An Ode to Sourceforge
Back in the day, circa before 2005, the land of the free open source dwellers lived in the land of sourceforge. Good old derivative of VA Linux, then VA Systems, then whatever else it morphed into– some sister company of the good ol' slashdot, until that and everything got bought out by now Dice sometime in 2013. Anyhow, I shall digress.
Sourceforge used to be the goto place for FOSS software. Man, I found so much good stuff their back in the day. Gaim, PDF Creator, Freemind and then Freeplane. Their POTM, Project of the Month, highlighter was awesome. Then like frequently happens, one good thing got surpassed by another. sf.net lossed some geek cred, and the developers went to the land of googlecode, and then onto github in 2008-2009.
They say that sourceforge with its dependency on advertisements irked people. Github with its subscription model was just more developer friendly, and frankly less annoying. But Github vs Google code? Both provided a VCS, subversion git what have you. Shoot, even now sf.net has git control supposedly. Github however made things just more transparent, fluid, and pleasant to the eye. One could actually more visibly see checked in code. This was awesome. Sure it took a little more to download stuff, whereas one would just download an exe or dmg in SF, in github one had to either use git to retrieve a file or download a momentary zip file.
Github, just plain and simple surpassed sf.net . One thing though I love about sf.net still though is file and FOSS project discover.
That being said, I’ve been kinda getting all nostalgic and reminiscent about things, when I discovered my new favorite piece of Foss software. Alas, and this time, it was not on sf.net. Mindmup found on github, json based, flowcharting and mindmapping software. Man, it was sometime way back when in 2005 and 2006 when I discovered Freeplane and Freemind on sf.net . That was the most awesome mindmapping tool. XML based, portable, free, it was the coolest thing next to slice bread. I used it for organization for a good year plus for many things.
Anyhow, mindmup just topples things over and surpassed the freeplane/freemind land. First off, it can be used on multiple computers, anywhere there is a browser, without installing an executable. Straight off, best feature, cross platform, and browser cloud based. Save it on localstorage, googledrive, dropbox, their own mindmup servers, or shoot even github. Portable not just the program but where you can save the files. Anywhere you got a browser. Man, that it authenticates and saves files on Google Drive–Awesome!!!! The only way it could/would be more awesome would be if it saved to Owncloud (thats another story….man I still gotta try and install that). Another thing, that makes freeplane and freemind so awesome, even if the program wasn’t installed, data portability was ensured in that one could open up the xml file and still find their data in the xml records. Well, for this old *.mup file (vs the old *.mm xml file), its json based. And what does that mean? Well, its a lot more coherent and compact to read.

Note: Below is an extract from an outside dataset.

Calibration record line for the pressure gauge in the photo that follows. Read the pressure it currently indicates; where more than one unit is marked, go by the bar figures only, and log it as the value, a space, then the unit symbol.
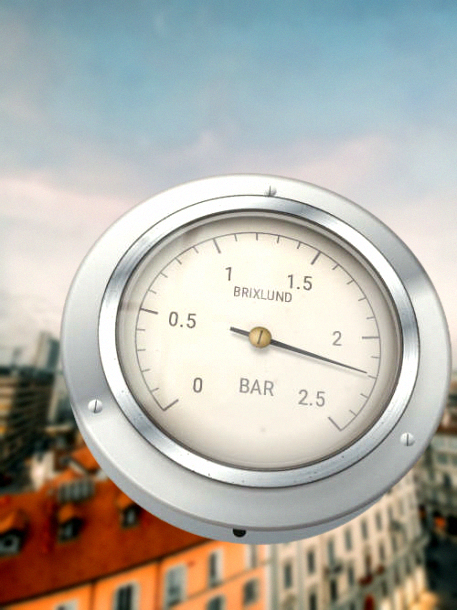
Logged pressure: 2.2 bar
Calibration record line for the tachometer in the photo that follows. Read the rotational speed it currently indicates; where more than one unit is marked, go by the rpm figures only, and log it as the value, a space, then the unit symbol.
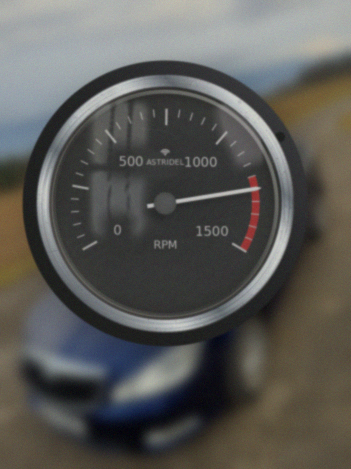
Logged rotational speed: 1250 rpm
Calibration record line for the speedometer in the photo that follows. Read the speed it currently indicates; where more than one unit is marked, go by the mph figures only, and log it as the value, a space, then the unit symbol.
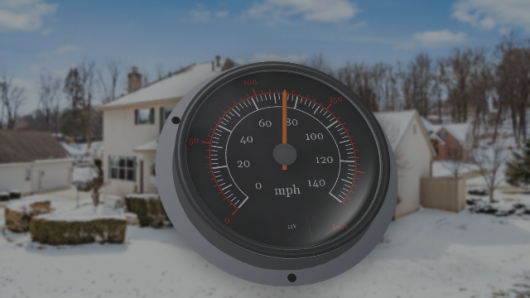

Man, this has been a wandering blog, praising both sourceforge and then github–I still like ‘em both, but I’m finding more cool stuff on github now. I guess to close things off, Mindmup is an awesome tool, as awesome as Freemind and Freeplane ever were, and more portable and usable than the former tools. Also, I think I’m appreciating the value of JSON over XML, readability in the vast stores of metadata. Conciseness, less kilobytes of space, but gee, just making it a whole lot more readable.